North Carolina lawmakers debated for less than a minute on Monday before approving changes to the state's corporate tax laws designed to lure Apple and a $1 billion server farm project to one of their rural communities.

The Associated Press reports that the state Senate voted 40 - 8 in favor of the move following last-minute pleas from republicans who urged that the bill be rejected on grounds that it unfairly favors big businesses over small, localized companies.

Apple declined to comment on the matter but Gov. Beverly Perdue is expected to sign the bill into law quickly in hopes that the Mac and iPhone maker will respond "within days" with an official commitment to begin building a $1 billon server farm in the backyard of one of the state's struggling counties.

The bill was structured to give a single company — identified last month as Apple — a tax break of up to $46 million over the next 10 years, assuming that company reaches its $1 billion investment target within nine years of beginning the project, provides health insurance for its local employees, meets a wage standard, and foregoes other state grants or tax breaks.

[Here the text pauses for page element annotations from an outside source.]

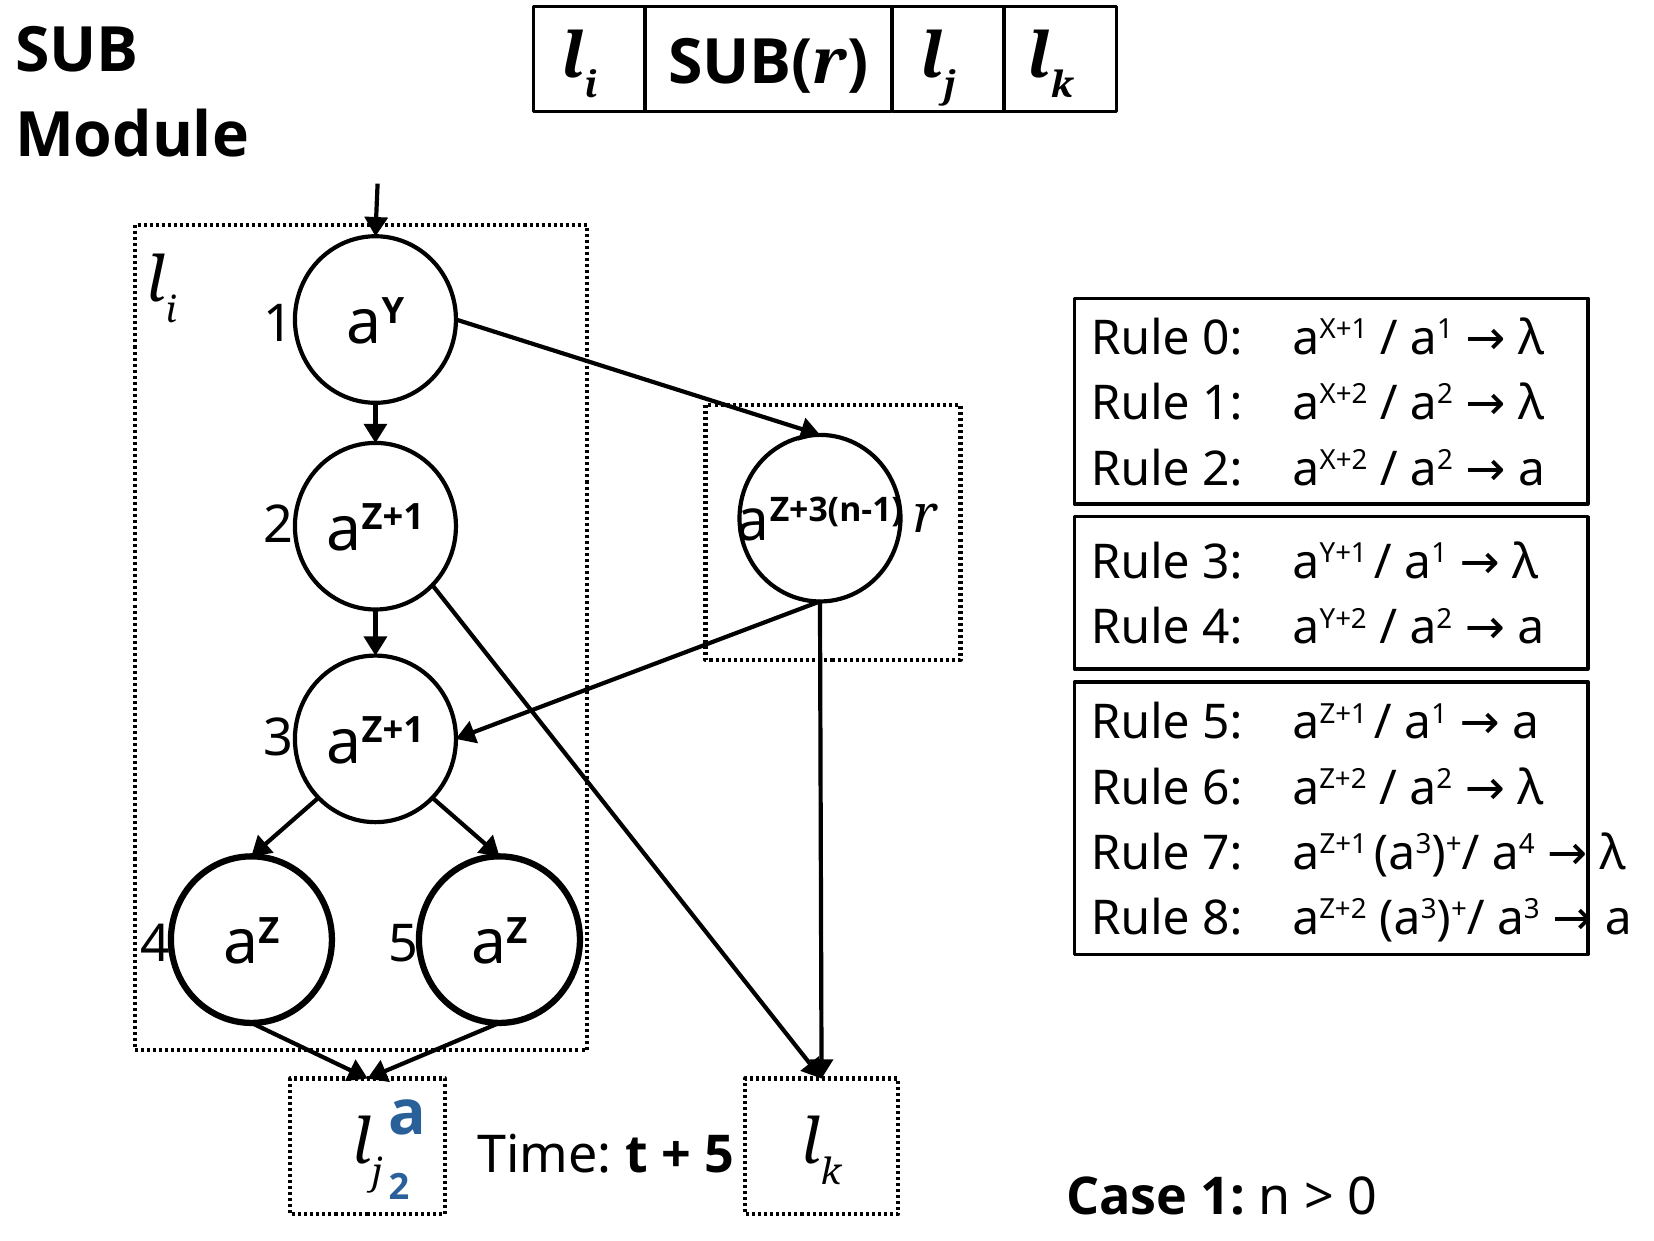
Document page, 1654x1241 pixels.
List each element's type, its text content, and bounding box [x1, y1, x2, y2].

text_box 5 [373, 898, 434, 997]
text_box aZ [429, 856, 580, 1023]
text_box li [131, 227, 196, 341]
text_box aZ [181, 856, 332, 1023]
text_box 4 [125, 898, 186, 997]
text_box Rule 3: aY+1 / a1 → λ Rule 4: aY+2 / a2 → a [1074, 516, 1589, 669]
text_box 1 [249, 278, 310, 376]
text_box li [533, 6, 645, 112]
text_box lj [290, 1078, 445, 1215]
text_box aY [305, 236, 456, 403]
text_box 2 [249, 479, 310, 577]
text_box aZ+1 [309, 442, 456, 610]
text_box r [898, 469, 946, 556]
text_box Case 1: n > 0 [1051, 1151, 1650, 1236]
text_box a2 [373, 1060, 461, 1165]
text_box SUB Module [0, 0, 346, 95]
text_box aZ+3(n-1) [739, 434, 898, 602]
text_box Rule 0: aX+1 / a1 → λ Rule 1: aX+2 / a2 → λ Rule 2: aX+2 / a2 → a [1074, 298, 1589, 504]
text_box lk [745, 1078, 899, 1215]
text_box lk [1004, 6, 1117, 112]
text_box Rule 5: aZ+1 / a1 → a Rule 6: aZ+2 / a2 → λ Rule 7: aZ+1 (a3)+/ a4 → λ Rule 8: aZ+2 (a3)+/ a3 → a [1074, 681, 1589, 955]
text_box 3 [249, 692, 310, 790]
text_box aZ+1 [308, 655, 456, 823]
text_box lj [892, 6, 1004, 112]
text_box SUB(r) [645, 6, 892, 112]
text_box Time: t + 5 [462, 1109, 721, 1193]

Should Apple's server farm remain active for three decades, corporate tax breaks could exceed $300 million, according to estimates outlined by North Carolina's legislature. The project is expected to create hundreds of construction jobs during a year-long construction effort and employee roughly 100 when the site initially opens for business.

Server farms, more commonly referred to as data centers, are sprawling, climate-controlled computer facilities designed to process massive volumes of data that come and go via thick internet pipes. As such, they typically consume large amounts of power, and in some cases, water.

For its part, Apple has reportedly been considering two sites in western North Carolina to house the server farm, which is expected to support the staggering growth of its iTunes and App Store digital download services: Catawba and Cleveland counties, both of which have unemployment rates north of 15 percent.

However, a report published Monday by Data Center Knowledge singled out Catawba as frontrunner, saying its an "all but done" deal that Apple will choose the county over rival Cleveland County. The Cupertino-based company is even reported to have earmarked a specific piece of land for the project.

Catawba County officials have reportedly been touting several sites off Route 321 for their fiber and power infrastructure in an effort to market those locations as viable data center lots. One site is a 183-acre tract in Maiden known as Catawba Data Park, which may suit Apple’s reported desire for a multi-facility campus setting.